I catch up with Little Willy who’s striding on ahead – no doubt, he’s also desperate to get away from the eternal blether. At our first homestay (think 1970s youth hostel but without the lightbulbs and hot water) we rinse the sweat out of our smalls under a cold tap in the yard while Little Willy cooks our dinner, a strange combo of rice, fried potato, cheese balls (naturally), tapioca flatbread (too much chewing) and stewy stuff – all washed down by the local beer. By the time we’re done eating it’s dark. I leave the rest of the group to get pissed on the local cachaca (rustic rum) and retire to my 20 bunk room, of which I am the sole tenant.

The next day, after a thick slurry of porridge and black coffee, we’re off up the ominously named Prefecture Slit. It’s another vertiginous climb involving lots of scrabbling around on rocks and a hazardous crawl through a dripping cave. Marie-Claude is afflicted by claustrophobia and Philippe has to cover her head with a travelling tea towel so she can’t see how low the ceiling is and freak out. We make it through to the other side and the trek culminates with some staggeringly scary views down a sheer cliff face. Under Little Willy’s direction, we inch on our bellies to look over the edge. Apparently, a few years ago a freak gust blew a trekker off the edge so he’s taking no chances. And knowing my propensity for falling over, neither am I.
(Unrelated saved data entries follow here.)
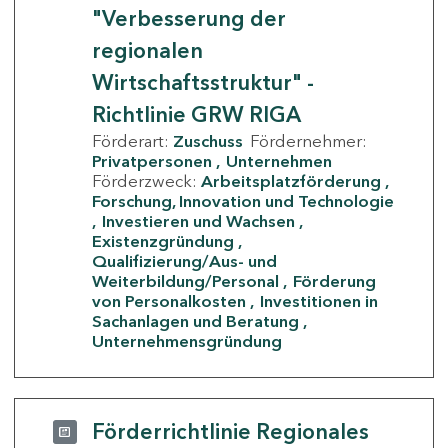
"Verbesserung der
regionalen
Wirtschaftsstruktur" -
Richtlinie GRW RIGA
Förderart:
Zuschuss
Fördernehmer:
Privatpersonen
Unternehmen
Förderzweck:
Arbeitsplatzförderung
Forschung, Innovation und Technologie
Investieren und Wachsen
Existenzgründung
Qualifizierung/Aus- und
Weiterbildung/Personal
Förderung
von Personalkosten
Investitionen in
Sachanlagen und Beratung
Unternehmensgründung
Förderrichtlinie Regionales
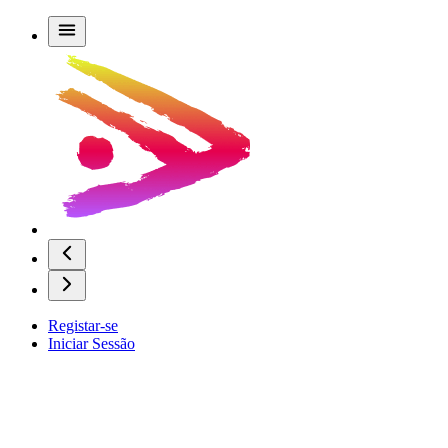
Registar-se
Iniciar Sessão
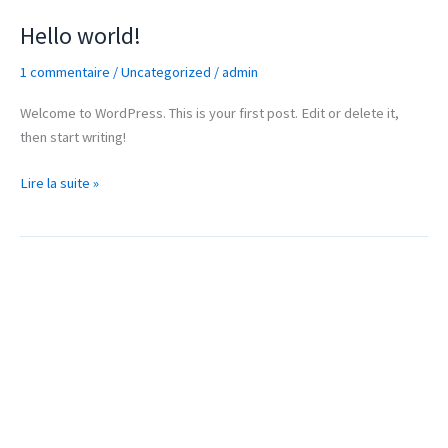
Hello world!
Hello
world!
1 commentaire
/
Uncategorized
/
admin
Welcome to WordPress. This is your first post. Edit or delete it,
then start writing!
Lire la suite »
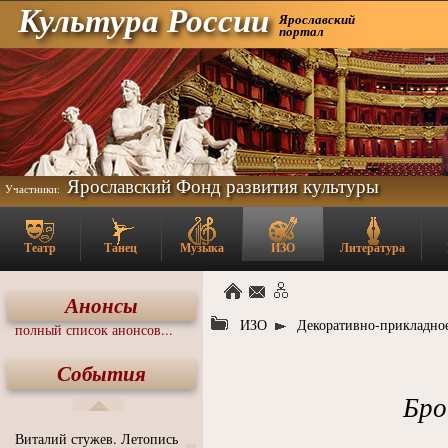
Культура России
Ярославский
портал
Ярославский Фонд развития культуры
Участники:
Театр
Танец
Музыка
ИЗО
Литература
Анонсы
ИЗО
Декоративно-прикладное
полный список анонсов...
События
Бро
Виталий стужев. Летопись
That night at the homestay, the Gauls are on the cachaca again and Butch demonstrates some of her pole dancing moves. ‘It’s not sexual’ she growls flinging herself into a Martini Spin around the corner pole of the veranda. The boys, evidently feeling a prickle in their testicles, then have a press up competition. I leave them to it. The next day, we have a long 24km trek across the plateau back to the beginning of the trek. En route, we see a humming bird bathing in a creek and some wild horses. Oh yeah, and I’m so tired, on one of our periodic rests, I narrowly miss sitting on a lizard. It’s time to go home. We descend the same way we came up (so much easier without the potatoes), meet up with our driver and make our way back to Lencois where we celebrate our safe return with a can of Coke. I’m gagging to get back to Paula’s Pousada for a big old lather but my backpack (the one I’d exchanged for a bigger one at the start of the trek) has disappeared, as has our driver. I have a row on WhatsApp with the trek organiser (very difficult as a. his English is shit b. the mobile signal keeps dipping out, and c. he’s not even sure who our driver is and I don’t know how to say ‘gormless’ in French). Needless to say, at 6am the next morning said driver turns up at Paula’s and thrusts my backpack at me with a scowl. There’s no mea culpa forthcoming, nothing. Time to move on I think; before I kill. Next stop – Salvador.